COMMENTARY
MARK SCHUMANN
Vero Beach Mayor Richard Winger, along with City Attorney Wayne Coment and City Manager Jim O’Connor, met Wednesday with Florida Municipal Power Agency officials in Orlando.
Late Wednesday afternoon, FMPA Assistant General Manager Mark McCain said the agency and the City of Vero Beach would jointly release minutes of the lengthy discussions. The meeting minutes, McCain said, should be available early next week. McCain was not prepared to characterize the discussions or to report on what, if any progress was made.
The meeting had been called by Vero Beach at the request of Florida Power & Light representatives, in hopes of reviving negotiations between the FMPA and FPL. The last round of discussions broke off in early March, after the FMPA rejected a counter offer from FPL. FMPA General Manager Nicholas Guarriello called FPL’s counter offer “unworkable and unacceptable.”
Following an exchange of letters between Guarriello and FPL President Eric Silagy, which signaled and end to their talks, FPL representatives asked Vero Beach officials to approach the FMPA. Their stated objective was to seek a meeting in which FPL negotiators, and presumably the city’s transactional attorneys, would also participate.

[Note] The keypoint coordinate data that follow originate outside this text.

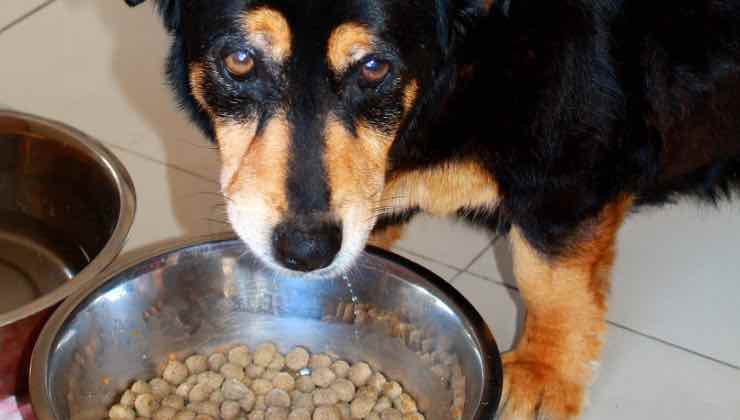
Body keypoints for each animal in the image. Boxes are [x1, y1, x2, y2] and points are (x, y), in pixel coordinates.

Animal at [123, 1, 740, 418]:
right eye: (239, 59)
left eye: (374, 67)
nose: (305, 251)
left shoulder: (570, 163)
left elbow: (549, 281)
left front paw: (544, 374)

In a March 5 letter to O’Connor, Guarriello reiterated the FMPA’s willingness to work with Vero Beach. Guarriello wrote, “I would personally welcome the opportunity to meet with you, your city attorney, and the Mayor to discuss your proposed transaction with FPL and any other issues that Mayor Winger correctly described as parallel goals – with the proposed FPL sale – to achieve the City’s overall goal of lower electric rates for Vero Beach ratepayers.”
Conspicuously absent from Guarriello’s list of suggested participants were representatives of FPL and the city’s transactional attorneys. To informed observers, the clear message in Guarriello’s letter to O’Connor was that the FMPA is through negotiating with FPL regarding Vero Beach’s contractual relationships with the agency.

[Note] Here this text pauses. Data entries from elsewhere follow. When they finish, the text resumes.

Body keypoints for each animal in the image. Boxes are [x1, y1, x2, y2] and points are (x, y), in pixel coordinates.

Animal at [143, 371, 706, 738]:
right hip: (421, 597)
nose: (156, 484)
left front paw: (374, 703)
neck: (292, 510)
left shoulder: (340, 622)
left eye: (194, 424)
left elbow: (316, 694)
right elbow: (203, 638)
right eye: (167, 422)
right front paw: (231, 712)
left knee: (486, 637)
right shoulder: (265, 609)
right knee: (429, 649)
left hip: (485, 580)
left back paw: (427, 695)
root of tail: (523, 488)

Apparently unaware of Guarriello’s March 5 letter to O’Connor, Scripps Treasure Coast Newspapers’ Stuart opinion columnist, Rich Campbell, wrote a front-page opinion piece Tuesday shedding confusion, rather than light, on the story. Campbell even suggested in his column that having only one elected official (Winger) at the meeting to “skirt” the state’s Sunshine Law was good for them but bad for Vero Beach residents.
Campbell, whose publisher is the husband of an FPL Vice President, requested a seat at the table for the sensitive negotiating session in Orlando, ostensibly to ensure “objective third party” coverage. Campbell is also a member of Scripps Treasure Coast Newspapers’ editorial board. From its perch in Stuart, the Scripps editorial board has repeatedly urged Vero Beach to sell its electric system to FPL.
One has to wonder how Campbell could have served as an “impartial third party observer.” Campbell’s assessment of himself and Scripps Treasure Coast Newspapers as “impartial,” calls to mind a verse from the pen of the Scottish poet Robert Burns.
“Oh would some power the gift to give us,
to see ourselves as others see us.
It would from many a blunder free us,
and foolish notion.”

The Press Journal seems to stumble and bumble at every turn in their zeal to make the new city council look bad. Fortunately the Mets minor league team is still at Tradition. Now Rich can go back and cover them.
John, in fairness to Rich, he is an accomplished athlete, a thoughtful commentator and a responsible reporter. In this instance, I think Rich, a Stuart-based opinion columnist, got caught in Scripps’ current strategy of rotating reporters and columnists throughout the Treasure Coast, as if they are engaged in a tag-team wrestling match. They also continue to cling to the illusion that there is such a place as the “Treasure Coast.” The Scripps approach to covering the news of the three Treasure Coast counties as if they are one community may be cost effective, but it does not make for the best reporting. – I’ll give a crisp $100 bill to any Scripps editor who will take me to the city hall in downtown “Treasure Coast.” There is no such place.
Oh for the “Good Old Days” when the weekly VERO BEACH PRESS JOURNAL only came out on Fridays. A crowd always gathered in front of the PJ’s office in the 1300 block of 21st Street late Thursday evening to get an early addition covering only “local” news. As I recall there was some man named Schumann who was Publisher and cared about Vero Beach.